Tormenta en el espejo ( de José María Bermudez, “Chirri”)

Echó la vista atrás, y se quedó paralizada cuando aquella pregunta, la atravesó como el rayo de una tormenta.
-“¿POR QUÉ?”
Era el sonido del estruendo de la tormenta que había sido su matrimonio durante más de veinte años y que ahora se reflejaba al igual que ella, ante el espejo de su cuarto de baño, en esa incógnita, es esa fulminante e inexorable interrogante.
_¿por qué?_Se preguntó a si misma mirándose al espejo, y tras observar las heridas en su cara y aferrarse fuertemente con sus manos al lavabo, comenzó a hablar con su propio reflejo arrastrando las palabras en un susurro enrabietado y desgarrador.

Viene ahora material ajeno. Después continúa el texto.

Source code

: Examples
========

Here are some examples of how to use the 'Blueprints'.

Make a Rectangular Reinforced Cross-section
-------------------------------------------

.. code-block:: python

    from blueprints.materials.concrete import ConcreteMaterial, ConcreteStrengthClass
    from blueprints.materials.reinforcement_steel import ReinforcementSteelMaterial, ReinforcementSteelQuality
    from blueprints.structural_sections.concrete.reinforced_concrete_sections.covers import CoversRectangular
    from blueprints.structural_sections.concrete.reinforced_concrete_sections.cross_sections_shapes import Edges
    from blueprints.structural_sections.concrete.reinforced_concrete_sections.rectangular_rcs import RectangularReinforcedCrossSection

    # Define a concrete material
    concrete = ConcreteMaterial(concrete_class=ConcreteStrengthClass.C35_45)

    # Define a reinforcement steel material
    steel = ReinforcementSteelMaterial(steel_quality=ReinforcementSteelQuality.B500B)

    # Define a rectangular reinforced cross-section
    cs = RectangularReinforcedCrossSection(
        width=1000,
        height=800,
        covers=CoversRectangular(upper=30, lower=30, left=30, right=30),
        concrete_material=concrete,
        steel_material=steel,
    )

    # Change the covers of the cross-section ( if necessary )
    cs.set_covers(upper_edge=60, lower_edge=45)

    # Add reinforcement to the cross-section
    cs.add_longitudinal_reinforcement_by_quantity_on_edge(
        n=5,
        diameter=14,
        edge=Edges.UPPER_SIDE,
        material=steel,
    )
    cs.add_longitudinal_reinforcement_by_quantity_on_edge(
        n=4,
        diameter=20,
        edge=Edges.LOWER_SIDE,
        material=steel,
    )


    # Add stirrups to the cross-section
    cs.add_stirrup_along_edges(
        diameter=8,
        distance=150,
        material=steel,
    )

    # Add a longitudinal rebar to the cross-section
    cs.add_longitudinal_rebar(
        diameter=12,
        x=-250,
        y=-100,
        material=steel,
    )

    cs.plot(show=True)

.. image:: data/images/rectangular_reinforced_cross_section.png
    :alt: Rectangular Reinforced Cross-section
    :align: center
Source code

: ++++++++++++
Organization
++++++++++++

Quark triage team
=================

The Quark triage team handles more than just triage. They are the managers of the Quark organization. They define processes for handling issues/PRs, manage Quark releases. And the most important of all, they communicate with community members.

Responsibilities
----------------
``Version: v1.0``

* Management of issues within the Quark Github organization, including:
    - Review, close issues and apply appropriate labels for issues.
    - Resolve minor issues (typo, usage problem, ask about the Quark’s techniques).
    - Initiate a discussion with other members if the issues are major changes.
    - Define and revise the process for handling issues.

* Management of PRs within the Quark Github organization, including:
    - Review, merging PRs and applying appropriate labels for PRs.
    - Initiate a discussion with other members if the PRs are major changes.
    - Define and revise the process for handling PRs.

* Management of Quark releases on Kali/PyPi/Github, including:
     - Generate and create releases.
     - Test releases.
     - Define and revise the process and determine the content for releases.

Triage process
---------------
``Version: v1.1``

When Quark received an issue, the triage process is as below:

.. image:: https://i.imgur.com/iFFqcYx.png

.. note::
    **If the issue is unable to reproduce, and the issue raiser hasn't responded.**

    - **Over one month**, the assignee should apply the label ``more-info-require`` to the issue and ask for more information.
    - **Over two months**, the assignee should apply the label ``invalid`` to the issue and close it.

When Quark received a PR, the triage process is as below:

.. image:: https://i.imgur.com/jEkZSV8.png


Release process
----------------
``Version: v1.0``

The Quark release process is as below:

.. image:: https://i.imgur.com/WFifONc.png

_¿Por qué he aguantado tanto tiempo caminando por esta senda oscura y tortuosa llena de palizas, insultos y humillaciones?, acostándome todas las noches con el cuerpo roto y el alma dolorida y sintiendo por las mañanas el sabor de la sangre seca en los labios, sin que nunca me abandonara la horrible sensación de querer quitarme la vida para no seguir viviendo esta desquiciante pesadilla.¿Por qué?_Probablemente este repentino soliloquio era la respuesta al oscuro y largo túnel de silencio que había atravesado. Pues durante todos estos años no le había contado ni una sola palabra a nadie, no hubo ni una sola queja por su parte, incluso se lo había ocultado a sus hijos haciendo del hematoma maquillaje, convirtiendo y disfrazando los golpes de las palizas en accidentes sin importancia, curándose las heridas clandestinamente y tirando de todo un repertorio de excusas. Se sentía maniatada y enredada entre las fatídicas cláusulas de su tácito pacto con el silencio.
_ ¿Por qué? _Seguía preguntándose mientras sus lágrimas se mezclaban con la sangre de sus labios y el morado de sus pómulos, formando un mosaico de sentimiento y rabia punzante, que dio paso a que el susurro se convirtiera en grito.
_ ¿Por qué nunca encontré el valor para hacer frente a este infierno? ¿Por qué tuve que tragarme todas sus mentiras para luego quemarme en el fuego de sus promesas caídas en saco roto? ¿A dónde se fueron mis ganas de vivir? ¿Por dónde se escabulló mi alegría?_ Hizo una pausa mirando fijamente su reflejo, pero esta vez gritó aún más fuerte
_¿quién, quién eres tú, y que has hecho con la mujer que alguna vez fui? ¡Devuélveme el reflejo de mi alma perdida!¡Ya no me quedan fuerzas!_ Dijo mientras agachaba la cabeza en el lavabo y comenzaba a llorar en silencio. Detrás de ella, a los pies de la bañera, y envuelto en un charco de sangre yacía el cuerpo sin vida de su marido, que tan solo hacía unos minutos, durante el trascurso de la paliza que le estaba propinando a su mujer, había resbalado cayendo de espaldas y dándose con la cabeza en el borde de la bañera, murió en el acto. Ella, antes del peculiar monólogo había llamado a la policía, precisamente los estaba esperando. Levantó la cabeza del lavabo y volvió a mirarse en el espejo, esta vez vió algo muy distinto, notó un brillo en sus ojos, y a pesar de que media cara era un mapa y la otra media un poema, se sintió guapa y en su interior notó una sensación de alegría que hacía tiempo no experimentaba; como si ese extraño ritual ante el espejo fuera su resurrección. En un impulso miró de soslayo a su marido, y entonces comprendió todo, y con una voz suave y firme a la vez, desnudó su alma.
_Quizás, todo esto tendría que haber acabado de otra manera, y es seguro, que yo tendría que haber buscado una solución hace tiempo_En esos momentos cogió un pintalabios que había en el mueble del lavabo y empezó a escribir en el espejo. _Pero veinte años de penuria son más que suficientes para no tener que sentirme mal en estos momentos. Por fin romperé mi silencio y contaré mi historia. _acabó de escribir y sentenció con un golpe de pintalabios. _por fin volveré a ser, la mujer que alguna vez fui._ llamaron a la puerta, era la policía, se giró, dando la espalda al espejo secó sus lágrimas, echó el alma atrás y tiró hacia delante.
Cuando los policías entraron en el cuarto de baño vieron la inscripción escrita en el espejo con un pintalabios:
PROHIBIDO MEZCLAR EL MIEDO CON EL SILENCIO.